Risk factors for MetS are often thought to be sex-differentiated, with the early stages of fetal sex differentiation laying the groundwork for this [42], and into adulthood, when estrogen becomes an additional cause of sex-differentiation [43, 44]. Our study identified depressive symptoms only as a risk factor for MetS in female patients. In a large representative British birth cohort, the role of adolescent mood problems in significantly predicting adult MeS was confirmed only in female patients [45]. Another large sample meta-analysis reported that baseline depressive symptoms were more strongly associated with predicting MetS in female patients and not significant in predicting male patients [46]. Interestingly, we also found that married status was a risk factor for co-morbid MetS only in female patients, but not in males. A U.S. study found that marital quality was indirectly associated with MetS through depressive symptoms, but there were no gender differences in this association [47]. This is something that we have not found similar reports on, and whether this is related to specific cultural characteristics in China needs to be determined through an in-depth rigorously designed study.

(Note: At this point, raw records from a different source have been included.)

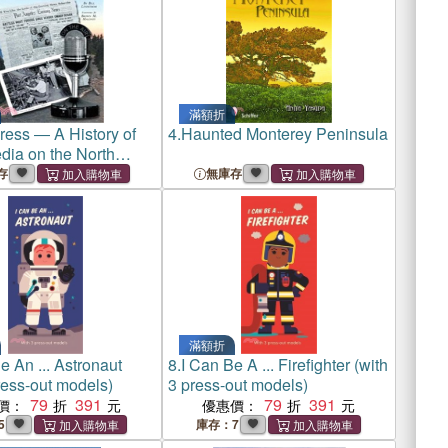
滿額折
Press ― A History of
4.
Haunted Monterey Peninsula
ia on the North
Peninsula
存
無庫存
滿額折
e An ... Astronaut
8.
I Can Be A ... Firefighter (with
ress-out models)
3 press-out models)
79
391
79
391
價：
優惠價：
5
庫存：7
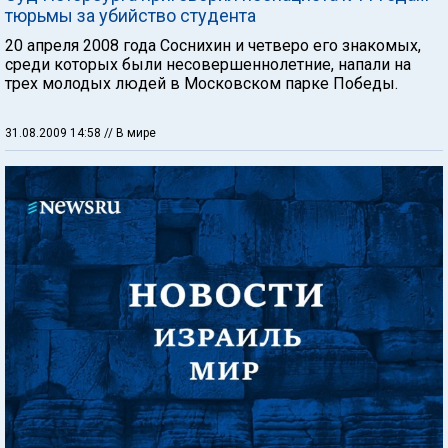
тюрьмы за убийство студента
20 апреля 2008 года Соснихин и четверо его знакомых,
среди которых были несовершеннолетние, напали на
трех молодых людей в Московском парке Победы.
31.08.2009 14:58
// В мире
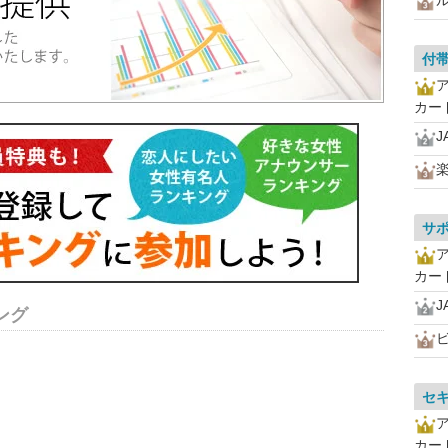
付
カー
J
サ
カー
J
ング
セ
カー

Beyond identifying the relationship between various clinical parameters and the dichotomized MetS, we also quantified MetS to assess the dose-response relationship with clinical parameters. However, similar studies in MDD populations are scarce. Some researchers have reported an increase in the number of MetS risk factors among women experiencing more severe depressive symptoms [48]. Additionally, two large cohort studies found that patients with more severe depression tended to have a greater number of MetS components [49, 50]. While these studies partially support our findings, they do not specifically address gender differences. Kuan Zeng et al. explored gender differences in MetS severity among patients with schizophrenia, not MDD, and although the specific risk factors identified differed from our study, they similarly concluded that female patients exhibited more numerous and widespread risk factors for MetS severity [51]. This aligns somewhat with our findings. Overall, our study found a gender difference in MetS severity among first hospitalized MDD patients.

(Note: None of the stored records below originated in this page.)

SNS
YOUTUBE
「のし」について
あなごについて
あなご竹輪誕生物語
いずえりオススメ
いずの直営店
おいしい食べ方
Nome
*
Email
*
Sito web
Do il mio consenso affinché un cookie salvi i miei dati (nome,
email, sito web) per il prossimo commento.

Our study has certain limitations that should be acknowledged. First, the cross-sectional nature of the research limits our ability to draw causal inferences between the variables examined. Second, Univariate analysis found that the mean age was higher in the female group, which may have contributed to the high rate of MetS reporting in this group. Third, the inclusion of patients with varying treatment histories introduced potential confounding variables that could affect the results. Future research should address these limitations through well-designed prospective studies to provide more robust conclusions.

5. Conclusion

Our study did not identify a significant gender disparity in the prevalence of MetS among first hospitalized MDD patients. Nevertheless, substantial gender differences were detected in both the presence and severity of MetS, with distinct risk factors emerging for male and female patients. For males, the risk of developing MetS is higher in those with older age and higher anxiety levels, while the severity of MetS increases in those with an older age of onset. In contrast, for females, there is a greater need to focus on the development of MetS in those with an older age of onset and married status. Additionally, the severity of MetS in females is more pronounced in those who are older and married, highlighting the importance of addressing these specific factors in female patients when managing MetS in the MDD population.

Acknowledgments

We express our gratitude to all the medical staff and patients who participated in our study, as well as to those who contributed to the diagnosis and clinical evaluation of the subjects.